Nur Bundesliga und Pokal ab Viertelfinale

Die DFL startete im September eine Ausschreibung und stellte nun konkrete Systeme und Kosten vor. Abgestimmt haben allein die 18 Erstligisten, denn beim zweiten Anlauf wäre nur die Bundesliga – und der DFB-Pokal ab Viertelfinale – betroffen. 
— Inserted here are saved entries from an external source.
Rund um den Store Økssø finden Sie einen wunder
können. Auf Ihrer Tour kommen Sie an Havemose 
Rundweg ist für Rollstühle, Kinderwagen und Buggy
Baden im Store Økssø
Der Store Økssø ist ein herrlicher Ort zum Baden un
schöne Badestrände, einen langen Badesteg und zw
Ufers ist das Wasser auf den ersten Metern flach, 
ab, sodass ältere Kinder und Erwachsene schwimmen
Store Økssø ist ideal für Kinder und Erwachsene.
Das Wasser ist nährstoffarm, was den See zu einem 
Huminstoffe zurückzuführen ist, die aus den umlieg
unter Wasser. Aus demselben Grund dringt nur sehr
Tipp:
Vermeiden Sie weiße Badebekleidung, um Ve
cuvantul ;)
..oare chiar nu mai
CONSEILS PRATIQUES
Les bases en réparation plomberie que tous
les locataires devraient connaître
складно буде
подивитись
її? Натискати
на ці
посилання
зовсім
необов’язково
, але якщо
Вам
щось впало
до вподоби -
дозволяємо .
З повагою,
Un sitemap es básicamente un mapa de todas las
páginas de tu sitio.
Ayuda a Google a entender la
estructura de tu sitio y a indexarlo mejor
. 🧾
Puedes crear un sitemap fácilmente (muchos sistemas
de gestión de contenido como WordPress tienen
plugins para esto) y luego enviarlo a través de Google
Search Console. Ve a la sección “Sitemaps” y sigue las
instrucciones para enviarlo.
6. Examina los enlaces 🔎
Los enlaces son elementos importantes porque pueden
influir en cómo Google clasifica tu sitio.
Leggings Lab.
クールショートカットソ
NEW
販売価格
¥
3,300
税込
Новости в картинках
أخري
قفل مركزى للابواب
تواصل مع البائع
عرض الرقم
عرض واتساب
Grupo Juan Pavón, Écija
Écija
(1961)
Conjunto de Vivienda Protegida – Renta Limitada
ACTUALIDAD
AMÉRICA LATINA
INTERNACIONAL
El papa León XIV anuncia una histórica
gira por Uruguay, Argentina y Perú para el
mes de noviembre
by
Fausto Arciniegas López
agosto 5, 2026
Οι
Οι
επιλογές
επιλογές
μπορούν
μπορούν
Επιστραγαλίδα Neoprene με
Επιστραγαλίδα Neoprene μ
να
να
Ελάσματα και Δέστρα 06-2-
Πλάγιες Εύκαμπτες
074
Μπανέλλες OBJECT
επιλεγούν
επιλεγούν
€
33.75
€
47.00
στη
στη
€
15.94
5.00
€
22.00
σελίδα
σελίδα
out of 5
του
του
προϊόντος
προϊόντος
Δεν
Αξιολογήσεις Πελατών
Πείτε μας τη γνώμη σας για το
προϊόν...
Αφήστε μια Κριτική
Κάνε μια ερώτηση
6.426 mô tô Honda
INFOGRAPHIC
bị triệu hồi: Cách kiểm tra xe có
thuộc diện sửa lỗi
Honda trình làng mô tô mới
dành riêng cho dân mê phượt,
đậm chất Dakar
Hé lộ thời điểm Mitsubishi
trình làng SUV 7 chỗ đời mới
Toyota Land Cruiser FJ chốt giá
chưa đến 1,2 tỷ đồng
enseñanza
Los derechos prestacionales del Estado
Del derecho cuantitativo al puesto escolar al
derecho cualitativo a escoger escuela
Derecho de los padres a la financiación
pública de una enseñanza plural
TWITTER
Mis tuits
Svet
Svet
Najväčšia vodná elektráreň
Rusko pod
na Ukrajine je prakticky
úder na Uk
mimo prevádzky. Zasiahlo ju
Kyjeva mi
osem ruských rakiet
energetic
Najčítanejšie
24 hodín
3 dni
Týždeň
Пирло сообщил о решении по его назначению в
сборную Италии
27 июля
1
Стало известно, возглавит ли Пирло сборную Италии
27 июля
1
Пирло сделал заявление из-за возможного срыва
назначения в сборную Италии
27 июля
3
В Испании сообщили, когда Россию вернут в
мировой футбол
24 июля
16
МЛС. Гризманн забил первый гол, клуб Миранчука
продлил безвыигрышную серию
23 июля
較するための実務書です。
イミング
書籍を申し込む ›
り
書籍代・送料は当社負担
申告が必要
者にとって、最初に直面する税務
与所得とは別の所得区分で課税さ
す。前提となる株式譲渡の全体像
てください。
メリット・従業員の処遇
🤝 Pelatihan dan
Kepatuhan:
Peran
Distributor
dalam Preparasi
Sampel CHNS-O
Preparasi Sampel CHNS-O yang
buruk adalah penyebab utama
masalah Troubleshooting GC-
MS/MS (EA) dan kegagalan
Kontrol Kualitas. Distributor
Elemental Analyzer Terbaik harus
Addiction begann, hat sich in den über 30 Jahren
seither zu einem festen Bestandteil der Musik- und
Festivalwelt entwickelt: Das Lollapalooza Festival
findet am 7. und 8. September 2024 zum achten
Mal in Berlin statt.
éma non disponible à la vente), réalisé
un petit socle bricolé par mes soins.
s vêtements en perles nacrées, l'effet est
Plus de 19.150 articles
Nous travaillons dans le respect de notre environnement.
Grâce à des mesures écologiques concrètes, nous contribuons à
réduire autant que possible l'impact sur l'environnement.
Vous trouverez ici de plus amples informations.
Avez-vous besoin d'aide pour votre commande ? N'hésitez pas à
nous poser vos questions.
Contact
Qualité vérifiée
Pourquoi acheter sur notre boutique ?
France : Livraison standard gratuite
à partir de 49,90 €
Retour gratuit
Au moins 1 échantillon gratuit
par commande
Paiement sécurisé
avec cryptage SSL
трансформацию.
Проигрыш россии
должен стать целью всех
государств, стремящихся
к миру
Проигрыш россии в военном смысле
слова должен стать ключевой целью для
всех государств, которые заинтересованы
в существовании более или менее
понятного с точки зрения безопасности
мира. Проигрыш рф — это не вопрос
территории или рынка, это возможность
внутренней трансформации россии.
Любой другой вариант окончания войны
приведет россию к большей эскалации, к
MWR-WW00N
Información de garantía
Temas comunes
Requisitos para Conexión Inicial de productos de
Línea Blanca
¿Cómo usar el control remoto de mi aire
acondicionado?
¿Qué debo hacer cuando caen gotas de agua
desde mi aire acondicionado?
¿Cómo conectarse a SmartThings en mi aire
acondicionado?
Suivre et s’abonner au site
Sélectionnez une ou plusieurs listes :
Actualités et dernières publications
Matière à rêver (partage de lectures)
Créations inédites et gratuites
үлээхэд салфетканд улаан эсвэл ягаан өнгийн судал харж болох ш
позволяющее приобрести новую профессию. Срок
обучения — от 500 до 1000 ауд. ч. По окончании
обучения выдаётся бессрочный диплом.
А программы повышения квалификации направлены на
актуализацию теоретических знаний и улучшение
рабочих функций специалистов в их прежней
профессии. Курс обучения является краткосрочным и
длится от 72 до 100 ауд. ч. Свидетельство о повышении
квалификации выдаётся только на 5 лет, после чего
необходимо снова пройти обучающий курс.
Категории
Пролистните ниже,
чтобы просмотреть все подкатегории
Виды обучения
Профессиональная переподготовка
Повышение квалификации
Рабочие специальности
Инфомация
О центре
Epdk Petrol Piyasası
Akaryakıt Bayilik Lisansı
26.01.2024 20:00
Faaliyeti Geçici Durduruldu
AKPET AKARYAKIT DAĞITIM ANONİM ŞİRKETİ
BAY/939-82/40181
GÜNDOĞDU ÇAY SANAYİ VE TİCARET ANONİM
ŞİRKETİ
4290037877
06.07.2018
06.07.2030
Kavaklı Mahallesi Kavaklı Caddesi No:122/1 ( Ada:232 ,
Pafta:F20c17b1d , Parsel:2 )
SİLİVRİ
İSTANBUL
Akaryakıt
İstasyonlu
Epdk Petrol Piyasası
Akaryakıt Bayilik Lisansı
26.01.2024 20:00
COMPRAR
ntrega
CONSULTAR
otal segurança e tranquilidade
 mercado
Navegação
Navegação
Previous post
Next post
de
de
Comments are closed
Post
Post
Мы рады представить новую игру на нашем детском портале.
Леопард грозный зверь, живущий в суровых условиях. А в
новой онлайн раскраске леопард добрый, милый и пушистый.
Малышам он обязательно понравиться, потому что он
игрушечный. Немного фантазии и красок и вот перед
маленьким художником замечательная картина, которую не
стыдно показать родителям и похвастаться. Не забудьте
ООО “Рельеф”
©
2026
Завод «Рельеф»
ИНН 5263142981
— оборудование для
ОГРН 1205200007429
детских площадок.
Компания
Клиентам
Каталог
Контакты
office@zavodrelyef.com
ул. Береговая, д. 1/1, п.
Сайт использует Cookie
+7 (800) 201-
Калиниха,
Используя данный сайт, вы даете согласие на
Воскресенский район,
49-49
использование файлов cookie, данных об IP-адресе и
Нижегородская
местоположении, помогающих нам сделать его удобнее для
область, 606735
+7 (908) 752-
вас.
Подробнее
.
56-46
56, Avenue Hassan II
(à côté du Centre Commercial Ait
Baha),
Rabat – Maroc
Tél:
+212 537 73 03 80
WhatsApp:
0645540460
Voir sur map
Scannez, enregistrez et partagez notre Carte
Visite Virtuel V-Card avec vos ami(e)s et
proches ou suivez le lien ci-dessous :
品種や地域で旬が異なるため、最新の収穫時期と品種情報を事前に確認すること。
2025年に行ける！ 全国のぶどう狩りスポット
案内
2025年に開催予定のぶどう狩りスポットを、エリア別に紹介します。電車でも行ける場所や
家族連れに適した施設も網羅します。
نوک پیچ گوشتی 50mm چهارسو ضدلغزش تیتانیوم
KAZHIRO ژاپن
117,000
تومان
Schiedsrichter-Chef Herbert Fandel hatte betont, dass seine Gilde sich diese Unterstützung wünscht. Referee Felix Brych beispielsweise ist vorbelastet, wurde Opfer des „Phantomtores“ von Stefan Kießling, als in Sinsheim das Spielgerät von außen ins Tor schlüpfte. Doch viele Klubs scheuen die Kosten, die sich auf mehrere Hundertausende Euro belaufen.  Die nötige Zweidrittelmehrheit gilt nicht als sicher, in einer Liga, die Jahr für Jahr Spielerberatern rund 100 Millionen Euro überweist.